High genetic diversity and no detectable founder effects following a rapid range expansion of a long-distance migrant ( Acrocephalus scirpaceus )

Many species are currently experiencing range shifts in response to climate change. The colonisation of new regions can have serious genetic consequences for the shifting population, given that repeated founder events and strong genetic drift are expected to erode genetic variation along the expansion axis. Such a loss of genetic diversity could reduce adaptive potential, slowing or even halting the expansion. These genetic consequences are known to be particularly acute in species with low dispersal capabilities and therefore low levels of gene flow. Whether highly mobile species experience similar genetic bottlenecks as they undergo environment-driven range shifts is, however, less clear.
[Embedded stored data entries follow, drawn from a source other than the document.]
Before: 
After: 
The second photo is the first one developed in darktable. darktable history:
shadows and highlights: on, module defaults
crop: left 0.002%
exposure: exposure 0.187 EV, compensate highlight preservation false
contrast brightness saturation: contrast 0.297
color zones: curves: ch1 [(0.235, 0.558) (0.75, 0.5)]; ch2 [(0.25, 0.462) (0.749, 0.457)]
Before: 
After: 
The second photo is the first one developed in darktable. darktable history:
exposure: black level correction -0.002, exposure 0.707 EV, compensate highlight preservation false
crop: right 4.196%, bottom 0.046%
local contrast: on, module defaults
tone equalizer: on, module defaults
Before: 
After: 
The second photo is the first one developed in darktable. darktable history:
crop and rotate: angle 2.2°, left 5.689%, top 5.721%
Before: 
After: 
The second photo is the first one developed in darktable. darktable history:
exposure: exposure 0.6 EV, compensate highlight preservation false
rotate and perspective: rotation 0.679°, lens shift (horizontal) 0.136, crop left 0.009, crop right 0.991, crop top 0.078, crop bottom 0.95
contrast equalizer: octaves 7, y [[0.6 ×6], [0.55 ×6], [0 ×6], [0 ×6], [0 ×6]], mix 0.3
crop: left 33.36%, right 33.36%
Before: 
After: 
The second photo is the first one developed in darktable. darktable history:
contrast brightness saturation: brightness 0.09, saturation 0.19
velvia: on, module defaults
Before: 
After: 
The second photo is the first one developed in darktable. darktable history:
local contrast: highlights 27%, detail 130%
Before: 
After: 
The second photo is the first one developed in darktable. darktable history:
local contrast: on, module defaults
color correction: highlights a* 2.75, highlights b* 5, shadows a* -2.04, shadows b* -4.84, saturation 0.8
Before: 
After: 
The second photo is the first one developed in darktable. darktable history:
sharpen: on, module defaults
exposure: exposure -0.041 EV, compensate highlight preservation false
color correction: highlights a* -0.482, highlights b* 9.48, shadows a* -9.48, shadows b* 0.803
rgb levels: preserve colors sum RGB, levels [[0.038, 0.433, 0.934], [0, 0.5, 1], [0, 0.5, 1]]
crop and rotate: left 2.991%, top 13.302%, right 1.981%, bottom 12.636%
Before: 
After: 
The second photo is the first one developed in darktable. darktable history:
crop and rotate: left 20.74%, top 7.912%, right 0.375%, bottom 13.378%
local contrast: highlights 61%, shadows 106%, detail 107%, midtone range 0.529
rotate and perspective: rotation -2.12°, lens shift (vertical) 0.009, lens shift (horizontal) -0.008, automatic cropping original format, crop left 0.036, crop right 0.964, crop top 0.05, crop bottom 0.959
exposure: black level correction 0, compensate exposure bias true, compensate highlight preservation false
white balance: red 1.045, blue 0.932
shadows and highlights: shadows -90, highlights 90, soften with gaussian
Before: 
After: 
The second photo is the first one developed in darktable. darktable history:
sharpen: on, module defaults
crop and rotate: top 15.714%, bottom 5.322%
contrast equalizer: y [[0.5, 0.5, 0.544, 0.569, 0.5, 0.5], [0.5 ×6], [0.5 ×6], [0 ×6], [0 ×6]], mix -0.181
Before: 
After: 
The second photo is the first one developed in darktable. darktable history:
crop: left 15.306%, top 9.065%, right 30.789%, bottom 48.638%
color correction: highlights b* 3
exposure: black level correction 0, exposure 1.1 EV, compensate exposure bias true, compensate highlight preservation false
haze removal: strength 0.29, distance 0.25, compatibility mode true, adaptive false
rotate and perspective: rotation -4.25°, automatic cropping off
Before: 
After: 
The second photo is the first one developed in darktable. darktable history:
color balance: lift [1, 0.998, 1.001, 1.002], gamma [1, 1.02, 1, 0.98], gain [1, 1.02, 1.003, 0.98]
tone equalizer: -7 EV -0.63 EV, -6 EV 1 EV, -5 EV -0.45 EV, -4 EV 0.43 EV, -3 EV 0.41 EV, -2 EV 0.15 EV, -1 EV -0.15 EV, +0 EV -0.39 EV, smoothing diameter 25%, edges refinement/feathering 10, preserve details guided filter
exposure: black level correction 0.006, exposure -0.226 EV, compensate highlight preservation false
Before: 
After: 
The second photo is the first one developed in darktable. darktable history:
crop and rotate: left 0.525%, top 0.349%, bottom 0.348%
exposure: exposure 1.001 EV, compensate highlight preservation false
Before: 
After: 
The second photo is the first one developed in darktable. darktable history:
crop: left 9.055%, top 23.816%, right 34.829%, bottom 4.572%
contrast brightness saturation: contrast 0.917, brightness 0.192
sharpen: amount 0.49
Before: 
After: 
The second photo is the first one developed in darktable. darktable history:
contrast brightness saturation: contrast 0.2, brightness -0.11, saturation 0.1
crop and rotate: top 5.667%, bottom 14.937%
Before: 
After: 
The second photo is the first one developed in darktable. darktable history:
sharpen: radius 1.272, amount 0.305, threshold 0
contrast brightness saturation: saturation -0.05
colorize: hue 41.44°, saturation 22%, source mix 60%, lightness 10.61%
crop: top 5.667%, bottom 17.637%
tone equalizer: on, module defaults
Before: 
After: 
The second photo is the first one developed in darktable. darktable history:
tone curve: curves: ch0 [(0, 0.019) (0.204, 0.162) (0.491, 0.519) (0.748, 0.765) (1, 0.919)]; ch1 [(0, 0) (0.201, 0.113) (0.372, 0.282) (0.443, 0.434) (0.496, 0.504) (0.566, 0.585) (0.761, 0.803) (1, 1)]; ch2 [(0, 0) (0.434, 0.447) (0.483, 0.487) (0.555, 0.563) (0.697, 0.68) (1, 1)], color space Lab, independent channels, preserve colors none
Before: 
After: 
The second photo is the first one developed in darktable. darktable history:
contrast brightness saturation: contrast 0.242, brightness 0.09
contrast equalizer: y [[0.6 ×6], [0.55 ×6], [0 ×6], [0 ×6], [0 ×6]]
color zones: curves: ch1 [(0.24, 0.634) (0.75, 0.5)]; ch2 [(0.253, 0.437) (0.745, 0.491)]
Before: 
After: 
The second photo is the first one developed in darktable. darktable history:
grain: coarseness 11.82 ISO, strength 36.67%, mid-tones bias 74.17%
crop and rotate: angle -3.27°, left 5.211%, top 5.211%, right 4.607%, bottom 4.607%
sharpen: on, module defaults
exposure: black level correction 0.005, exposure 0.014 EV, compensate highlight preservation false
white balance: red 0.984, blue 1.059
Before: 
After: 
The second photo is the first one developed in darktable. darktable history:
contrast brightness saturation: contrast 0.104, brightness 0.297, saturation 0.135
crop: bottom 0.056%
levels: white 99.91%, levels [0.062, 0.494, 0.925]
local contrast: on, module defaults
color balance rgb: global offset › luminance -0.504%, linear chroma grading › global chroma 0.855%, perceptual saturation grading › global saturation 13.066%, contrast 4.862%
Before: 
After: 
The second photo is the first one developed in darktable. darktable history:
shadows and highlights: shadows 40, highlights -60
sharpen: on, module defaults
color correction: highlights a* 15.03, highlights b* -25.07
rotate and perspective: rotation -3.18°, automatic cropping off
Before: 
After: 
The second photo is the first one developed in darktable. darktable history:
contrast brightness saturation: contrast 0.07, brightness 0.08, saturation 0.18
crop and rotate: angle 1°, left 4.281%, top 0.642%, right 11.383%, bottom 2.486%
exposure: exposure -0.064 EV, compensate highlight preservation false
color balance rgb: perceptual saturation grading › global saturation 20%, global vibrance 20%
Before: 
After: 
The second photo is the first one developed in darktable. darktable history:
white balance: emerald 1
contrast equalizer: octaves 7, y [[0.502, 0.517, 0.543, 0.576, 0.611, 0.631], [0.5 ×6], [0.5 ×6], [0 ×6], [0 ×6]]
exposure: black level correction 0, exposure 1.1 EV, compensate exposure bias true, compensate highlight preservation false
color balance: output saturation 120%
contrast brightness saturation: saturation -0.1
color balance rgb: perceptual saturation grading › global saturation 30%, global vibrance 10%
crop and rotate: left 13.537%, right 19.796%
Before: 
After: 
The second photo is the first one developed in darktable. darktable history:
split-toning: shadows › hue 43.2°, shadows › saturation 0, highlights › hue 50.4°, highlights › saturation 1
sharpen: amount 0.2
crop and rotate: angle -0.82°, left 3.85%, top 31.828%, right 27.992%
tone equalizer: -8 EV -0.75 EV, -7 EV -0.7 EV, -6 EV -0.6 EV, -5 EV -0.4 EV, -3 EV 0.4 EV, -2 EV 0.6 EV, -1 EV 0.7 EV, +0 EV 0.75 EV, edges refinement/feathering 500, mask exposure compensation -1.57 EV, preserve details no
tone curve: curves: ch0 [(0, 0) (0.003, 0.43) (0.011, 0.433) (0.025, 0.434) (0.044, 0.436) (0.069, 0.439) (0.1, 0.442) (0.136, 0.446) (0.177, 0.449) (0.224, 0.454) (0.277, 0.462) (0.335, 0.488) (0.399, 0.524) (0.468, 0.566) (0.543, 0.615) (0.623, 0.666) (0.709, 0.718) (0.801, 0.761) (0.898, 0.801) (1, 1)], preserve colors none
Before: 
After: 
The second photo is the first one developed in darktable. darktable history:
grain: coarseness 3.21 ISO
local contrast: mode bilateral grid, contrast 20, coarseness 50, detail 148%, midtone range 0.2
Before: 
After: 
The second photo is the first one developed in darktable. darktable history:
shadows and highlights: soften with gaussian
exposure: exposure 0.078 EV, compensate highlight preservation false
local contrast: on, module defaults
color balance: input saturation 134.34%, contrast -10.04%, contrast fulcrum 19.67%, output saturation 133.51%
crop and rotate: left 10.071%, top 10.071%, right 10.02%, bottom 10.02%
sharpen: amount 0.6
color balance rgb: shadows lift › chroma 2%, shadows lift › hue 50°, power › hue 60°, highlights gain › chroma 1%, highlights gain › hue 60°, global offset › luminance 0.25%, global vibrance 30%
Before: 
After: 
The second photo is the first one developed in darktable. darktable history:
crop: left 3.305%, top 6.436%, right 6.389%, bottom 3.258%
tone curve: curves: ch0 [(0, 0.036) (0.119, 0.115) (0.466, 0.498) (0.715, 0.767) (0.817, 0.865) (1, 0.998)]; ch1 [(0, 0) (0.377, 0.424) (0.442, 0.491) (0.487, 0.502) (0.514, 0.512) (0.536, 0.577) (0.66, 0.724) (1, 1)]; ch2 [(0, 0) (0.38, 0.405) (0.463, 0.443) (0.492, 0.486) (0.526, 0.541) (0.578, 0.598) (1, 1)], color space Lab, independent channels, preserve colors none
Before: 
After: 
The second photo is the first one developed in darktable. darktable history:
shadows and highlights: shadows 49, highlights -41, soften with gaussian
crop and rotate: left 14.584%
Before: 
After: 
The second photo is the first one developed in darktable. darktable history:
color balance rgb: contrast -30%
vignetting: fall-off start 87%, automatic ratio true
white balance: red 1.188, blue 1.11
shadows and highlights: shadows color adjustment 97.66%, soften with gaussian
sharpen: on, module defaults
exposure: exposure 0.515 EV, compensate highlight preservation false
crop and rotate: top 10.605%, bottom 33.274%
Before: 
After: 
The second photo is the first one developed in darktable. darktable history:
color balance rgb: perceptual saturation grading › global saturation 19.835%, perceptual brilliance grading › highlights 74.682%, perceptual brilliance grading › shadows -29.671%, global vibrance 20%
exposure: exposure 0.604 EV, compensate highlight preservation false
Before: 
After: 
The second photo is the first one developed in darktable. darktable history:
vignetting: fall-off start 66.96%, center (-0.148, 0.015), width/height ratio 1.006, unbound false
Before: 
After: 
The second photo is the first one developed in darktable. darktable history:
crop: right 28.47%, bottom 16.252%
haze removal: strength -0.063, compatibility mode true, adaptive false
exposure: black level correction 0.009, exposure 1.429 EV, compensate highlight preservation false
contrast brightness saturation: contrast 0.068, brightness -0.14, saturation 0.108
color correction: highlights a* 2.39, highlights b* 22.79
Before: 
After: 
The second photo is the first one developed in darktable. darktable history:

Here we combined ecological and genomic evidence to (1) infer the origin and (2) quantify the genetic consequences of a recent and rapid northward range expansion of the common reed warbler ( Acrocephalus scirpaceus ), a philopatric long-distance migratory passerine capable of high dispersal. Together, historical observations, ringing data, and genomic RAD-seq data covering the species’ European breeding range support an expansion origin from southwest. There were no reductions in levels of nucleotide diversity or allelic richness along the colonisation route, and no detectable allele frequency clines persisting from potential past founder effects. The genomic dataset confirmed the occurrence of low but significant levels of geographically continuous population structure across the European range. These results suggest that high dispersal capabilities can help even strongly philopatric species to escape the genetic costs of rapid range expansions. The lack of genetic patterns also highlights the value of combining multiple lines of evidence to reveal range shifts as genomic data alone was not sufficient to detect the occurrence of this large-scale range expansion.